Hakim Konstitusi Guntur Hamzah dalam pembacaan pertimbangan putusan menyampaikan bahwa Mahkamah perlu memberikan pemaknaan konstitusional terhadap ketentuan tersebut. Menurutnya, setiap tindakan hukum terhadap wartawan yang berkaitan dengan karya jurnalistik wajib mengedepankan mekanisme dan prinsip-prinsip perlindungan terhadap pers.
“Dalam hal terdapat keberatan atas karya jurnalistik, baik berupa laporan, gugatan, maupun tuntutan hukum, maka penyelesaiannya tidak dapat serta-merta langsung diproses melalui jalur pidana dan/atau perdata. Mekanisme penyelesaian sengketa pers melalui Dewan Pers harus ditempuh terlebih dahulu,” tegas Guntur.
Mahkamah menilai bahwa mekanisme Dewan Pers merupakan instrumen penting untuk menilai apakah suatu karya jurnalistik memenuhi kaidah jurnalistik, kode etik, serta prinsip profesionalisme. Jika sengketa tersebut dapat diselesaikan melalui hak jawab, hak koreksi, atau rekomendasi Dewan Pers, maka jalur hukum pidana maupun perdata seharusnya tidak menjadi pilihan pertama.

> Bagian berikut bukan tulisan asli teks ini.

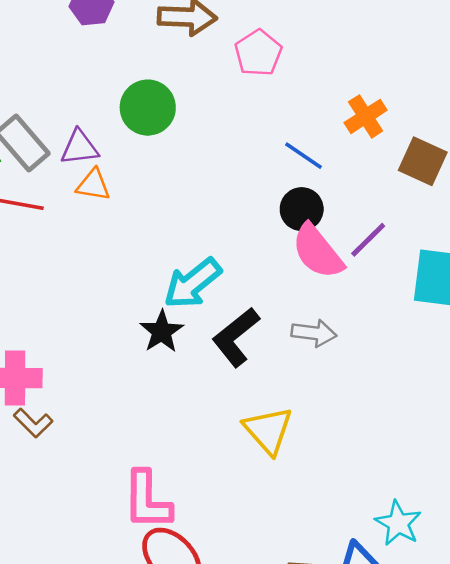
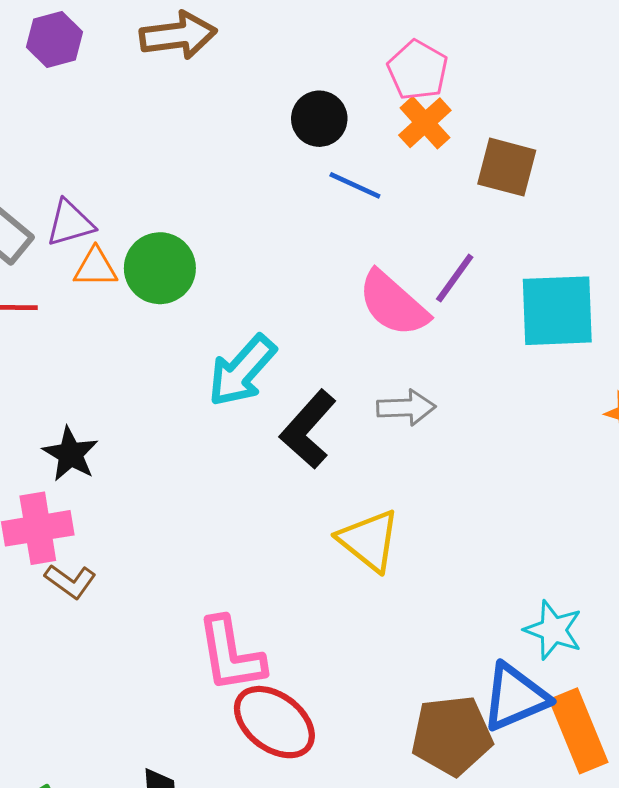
pink pentagon: (258, 53) -> (418, 70), moved
green circle: (148, 108) -> (160, 268), moved
black circle: (302, 209) -> (319, 119), moved
black star: (162, 332) -> (70, 454), moved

Lebih lanjut, MK menegaskan bahwa pendekatan hukum yang represif terhadap pers berpotensi melanggar hak konstitusional warga negara atas kebebasan berekspresi dan memperoleh informasi sebagaimana dijamin dalam Undang-Undang Dasar Negara Republik Indonesia Tahun 1945. Oleh karena itu, aparat penegak hukum, termasuk kepolisian dan kejaksaan, wajib menjadikan putusan ini sebagai rujukan utama dalam menangani perkara yang berkaitan dengan aktivitas jurnalistik.
Putusan ini sekaligus menjadi peringatan keras terhadap praktik kriminalisasi wartawan yang masih kerap terjadi di berbagai daerah. Mahkamah menilai bahwa penggunaan pasal-pasal pidana umum, termasuk pasal pencemaran nama baik, tanpa mempertimbangkan UU Pers dan peran Dewan Pers, merupakan bentuk pembatasan kebebasan pers yang tidak proporsional dan bertentangan dengan semangat konstitusi.
Di sisi lain, MK juga mengingatkan bahwa perlindungan hukum ini tidak berarti pers kebal hukum. Wartawan tetap wajib menjalankan tugasnya secara profesional, berimbang, akurat, dan beritikad baik. Apabila dalam proses di Dewan Pers ditemukan pelanggaran serius yang berada di luar ranah jurnalistik, maka penegakan hukum tetap dimungkinkan sesuai ketentuan peraturan perundang-undangan.
Putusan Mahkamah Konstitusi ini dinilai sebagai tonggak penting dalam memperkuat ekosistem pers nasional yang sehat, bertanggung jawab, dan bebas dari tekanan kekuasaan. Bagi dunia jurnalistik, keputusan ini memberikan kepastian hukum sekaligus rasa aman dalam menjalankan fungsi kontrol sosial, pendidikan publik, dan penyampaian informasi kepada masyarakat.
Dengan putusan tersebut, Mahkamah Konstitusi berharap seluruh pemangku kepentingan, baik pemerintah, aparat penegak hukum, maupun masyarakat, semakin memahami bahwa kebebasan pers bukanlah ancaman, melainkan pilar utama demokrasi yang harus dijaga dan dilindungi bersama.